The output of maintenance analytics creates new decision-making challenges for maintainers, engineers, and managers. The most significant risk is that the information is simply not used in Organisations.

This theme will adopt a multilevel perspective to build a comprehensive picture of the factors that support decision making when using complex data. This aspect of the project translates the core research programs into business practice by integrating user issues hierarchically at three levels of analysis:

  1. Cognitive - is particularly important for maintainers using information delivered through novel media and in a context that is different to traditional maintenance systems,
  2. Task demands - is particularly important for engineers designing models, and for the maintainers using models.

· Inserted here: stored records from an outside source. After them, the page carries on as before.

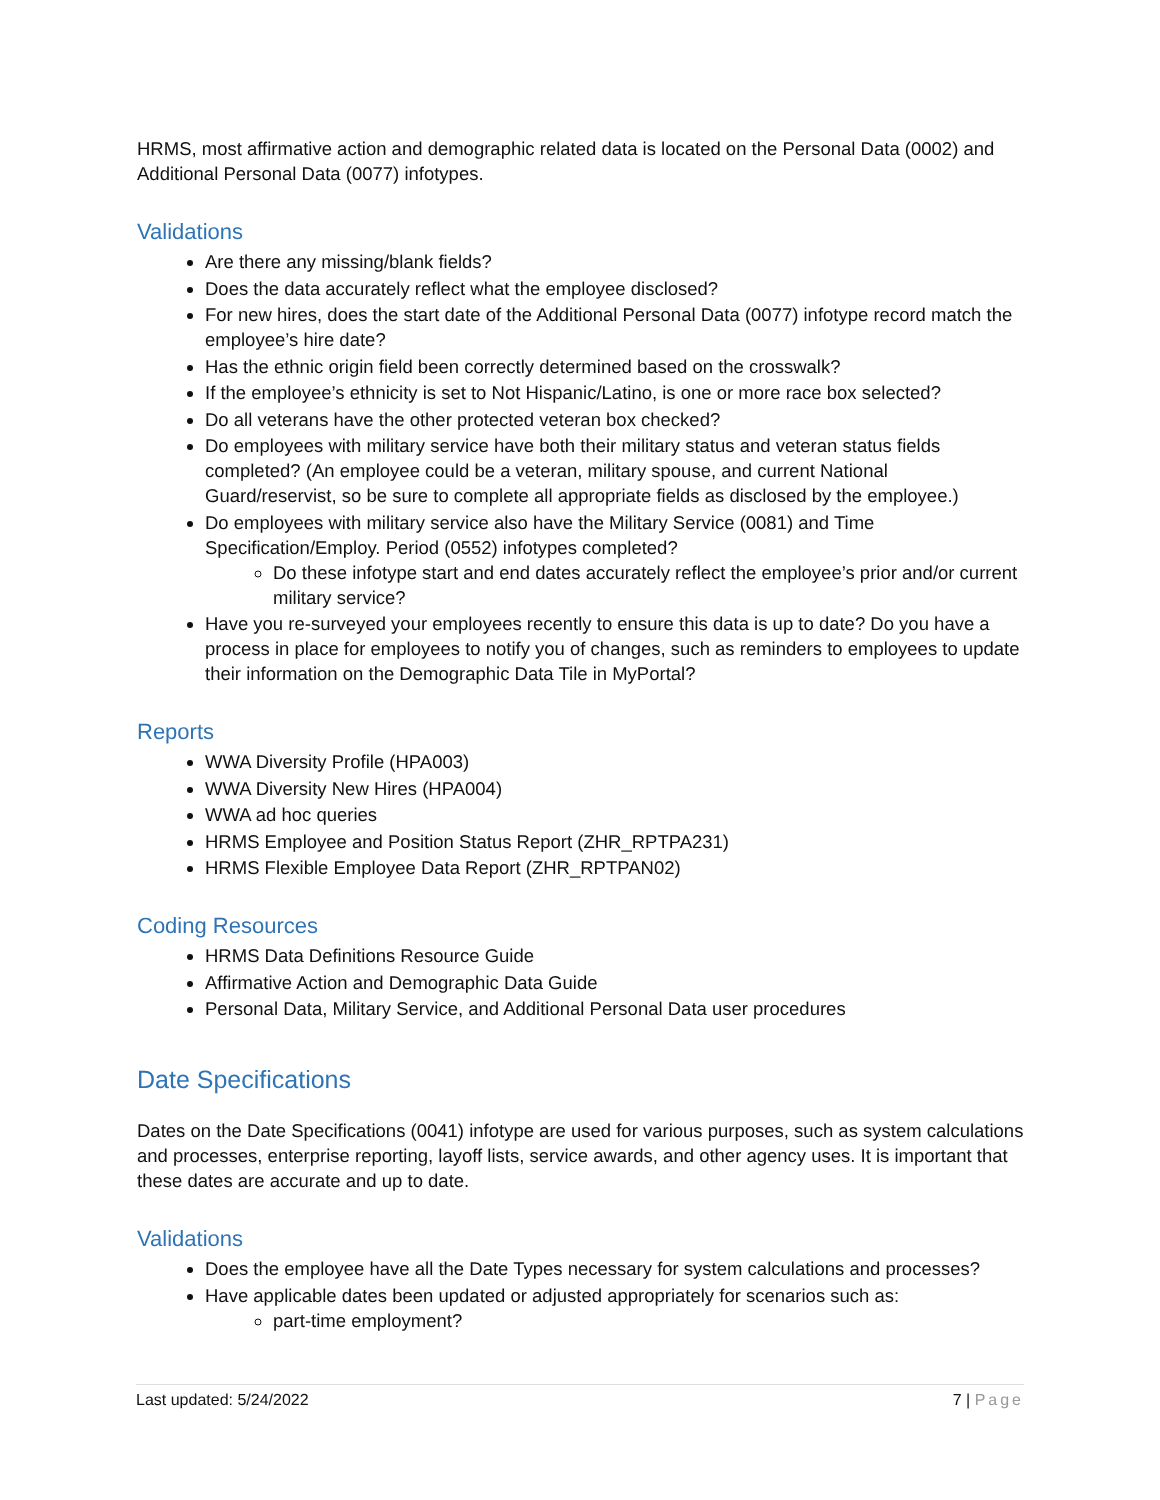HRMS, most affirmative action and demographic related data is located on the Personal Data (0002) and Additional Personal Data (0077) infotypes.
Validations
Are there any missing/blank fields?
Does the data accurately reflect what the employee disclosed?
For new hires, does the start date of the Additional Personal Data (0077) infotype record match the employee’s hire date?
Has the ethnic origin field been correctly determined based on the crosswalk?
If the employee’s ethnicity is set to Not Hispanic/Latino, is one or more race box selected?
Do all veterans have the other protected veteran box checked?
Do employees with military service have both their military status and veteran status fields completed? (An employee could be a veteran, military spouse, and current National Guard/reservist, so be sure to complete all appropriate fields as disclosed by the employee.)
Do employees with military service also have the Military Service (0081) and Time Specification/Employ. Period (0552) infotypes completed?
Do these infotype start and end dates accurately reflect the employee’s prior and/or current military service?
Have you re-surveyed your employees recently to ensure this data is up to date? Do you have a process in place for employees to notify you of changes, such as reminders to employees to update their information on the Demographic Data Tile in MyPortal?
Reports
WWA Diversity Profile (HPA003)
WWA Diversity New Hires (HPA004)
WWA ad hoc queries
HRMS Employee and Position Status Report (ZHR_RPTPA231)
HRMS Flexible Employee Data Report (ZHR_RPTPAN02)
Coding Resources
HRMS Data Definitions Resource Guide
Affirmative Action and Demographic Data Guide
Personal Data, Military Service, and Additional Personal Data user procedures
Date Specifications
Dates on the Date Specifications (0041) infotype are used for various purposes, such as system calculations and processes, enterprise reporting, layoff lists, service awards, and other agency uses. It is important that these dates are accurate and up to date.
Validations
Does the employee have all the Date Types necessary for system calculations and processes?
Have applicable dates been updated or adjusted appropriately for scenarios such as:
part-time employment?
Last updated: 5/24/2022 7 | Page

Use of data will be inhibited if the output of models is not a meaningful part of the overall task requirements of maintainers or generates tasks that cause fatigue, boredom, or distress
  3. Organisational culture. is particularly important for managers implementing decisions based on analytic models. For example, if an underlying cultural belief places primacy on the intuition and implicit skill of senior managers, then analytics models can undermine the role of managers and limit the use of data output

 

This translation project will work with the industry partners to implement a plan based on research at each level to integrate across the three levels.

A framework around “person, tasks, and culture” will be developed that is specific to the maintenance context of the organisation and involves stakeholders from the maintainer, the engineer, and the manager groups. It is essential that the overall system, not just individual elements, supports the translation of analytic models into business practice.